To Reproduce Steps to reproduce the behavior:

  1. Compare schedule.parquet and game.parquet as described above.

Expected behavior Games will be consistent across files, and a column easily delineates whether games are regular season or not.

I am entirely open to the fact that the files are exactly as intended and I am just missing something that explains the discrepancies, let me know if that is the case. Thanks!

droher commented 8 months ago

1) See this issue here - https://github.com/droher/boxball/issues/68. Game type was not included in the raw files until this summer, and there's no released version of the game parsing software that creates a column out of it. Hopefully I can manage to get it into the game file on the next update. I made a custom CSV that I linked in that issue to hold you over in the meantime. (https://github.com/droher/boxball/files/11984000/game_types.csv)

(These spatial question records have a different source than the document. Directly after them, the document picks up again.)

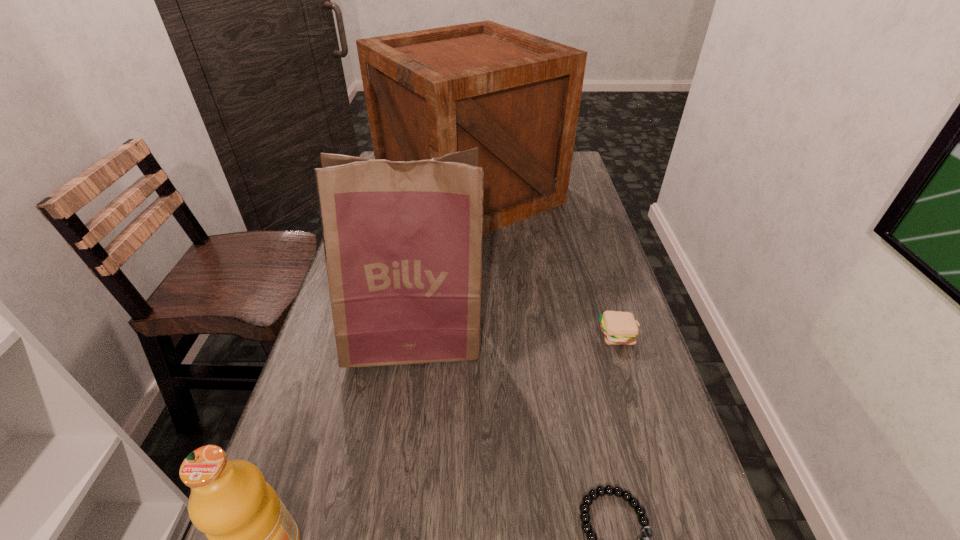
Where is `patty located in the right edge section of the desktop`? patty located in the right edge section of the desktop is located at coordinates (619, 328).

Locate an element on the screen. This screenshot has height=540, width=960. object located in the far left corner section of the desktop is located at coordinates (516, 96).

Find the location of a particular element. The width and height of the screenshot is (960, 540). object that is at the far right corner is located at coordinates (516, 96).

Where is `free region at the left edge of the desktop`? The width and height of the screenshot is (960, 540). free region at the left edge of the desktop is located at coordinates (355, 438).

Image resolution: width=960 pixels, height=540 pixels. In the image, there is a desktop. Identify the location of vacant space at the right edge. (587, 211).

Locate an element on the screen. This screenshot has height=540, width=960. the third closest object relative to the farthest object is located at coordinates (609, 490).

Identify the location of the second closest object to the fruit juice. (609, 490).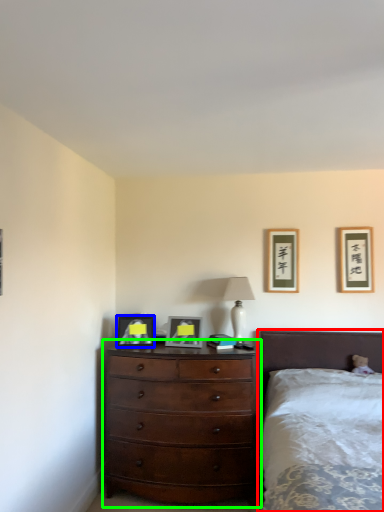
Question: Which is farther away from bed (highlighted by a red box)? picture frame (highlighted by a blue box) or chest of drawers (highlighted by a green box)?

Choices:
 (A) picture frame
 (B) chest of drawers

Answer: (A)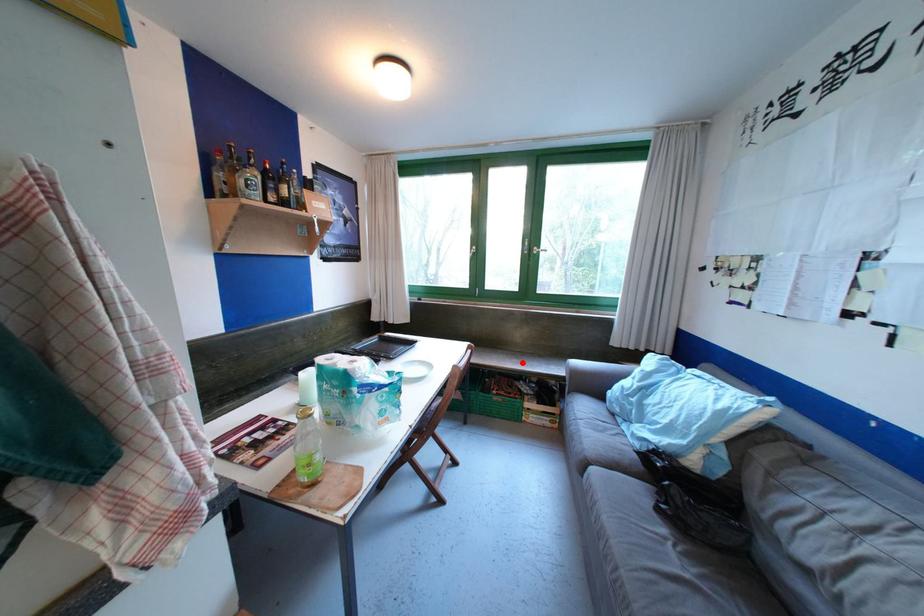
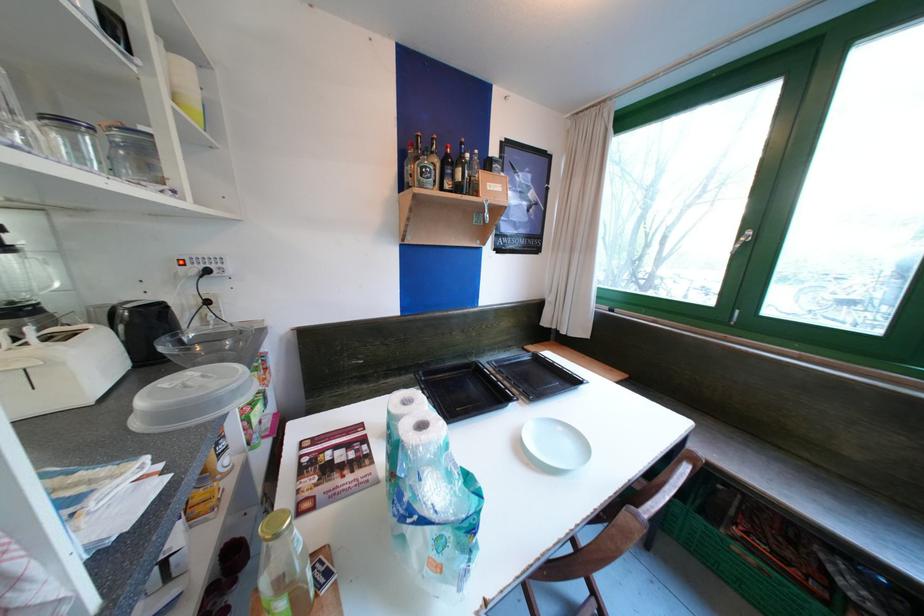
Where in the second image is the point corresponding to the highlighted location from the first image?

(835, 503)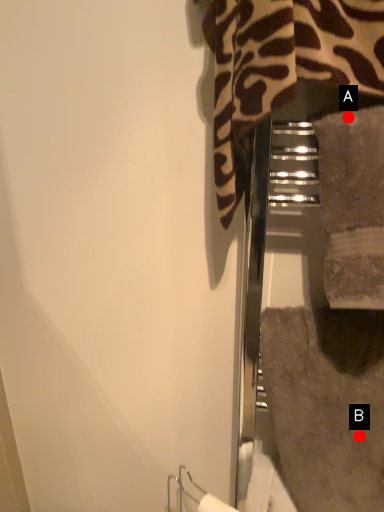
Question: Two points are circled on the image, labeled by A and B beside each circle. Which point appears farthest from the camera in this image?

Choices:
 (A) A is further
 (B) B is further

Answer: (B)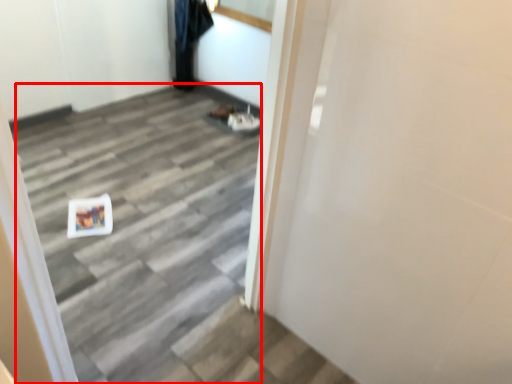
Question: From the image's perspective, what is the correct spatial relationship of stairwell (annotated by the red box) in relation to garment?

Choices:
 (A) below
 (B) above

Answer: (A)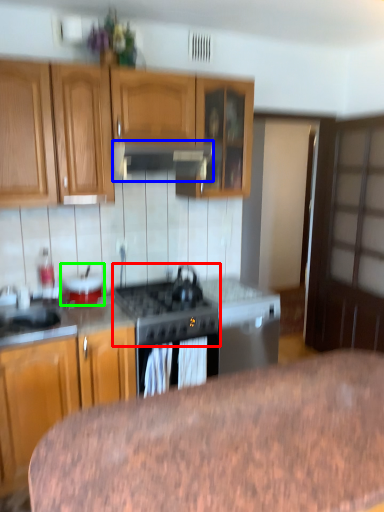
Question: Which object is positioned closest to gas stove (highlighted by a red box)? Select from exhaust hood (highlighted by a blue box) and appliance (highlighted by a green box).

Choices:
 (A) exhaust hood
 (B) appliance

Answer: (B)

2) It sounds like this was an issue for you primarily as a function of 1), but in case you're still interested in using them, the explanation is here: https://www.retrosheet.org/schedule/index.html Those are the original schedules before postponements and rescheduling. A valuable historical dataset to have on its own, but not for this particular purpose.

JRice15 commented 8 months ago
  1. Thanks, that csv will work for my purposes. I really appreciate the project!

  2. Maybe a simple README file could be included with the data files that makes clear what each file is representing, so others don't run into the same confusion. The fact that 'postponement_indicator' and 'makeup_dates' columns exist in schedule.parquet and are all-null as far as I can tell made me assume that the problem was not caused of rescheduling, but maybe those columns are incorrect or incomplete.

droher commented 8 months ago

The readme has a link to the schema doc, perhaps not prominently enough, where you can find the schedule doc. I just pulled the schedule.parquet file down from OneDrive and see plenty of non-null values in those columns, but there is a 2020 bug.

The error is coming from the extract step - 2020 is the only year with two different schedule files, one for the original and one for the revised, and the glob is picking up both. I'll fix that in the code and the data should be correct in the next release. Thanks for the catch! If this is the only 2020-related bug in the data I'll be pleasantly surprised.

JRice15 commented 8 months ago

You're right, I amend my statement to: 'postponement_indicator' is all-null in 2021 and 2022 only. When grouping the entire schedules table by year, I see zero postponements for 2021 and 2022, while every other year has at least 20 or so.

droher commented 8 months ago

Yep, that's definitely a bug - this time from gaps in the data that have since been corrected by Retrosheet. Those years will be filled on the next release (which I'm guessing I'll have up here in December).

JRice15 commented 8 months ago

Great, thanks for your diligence and quick responses!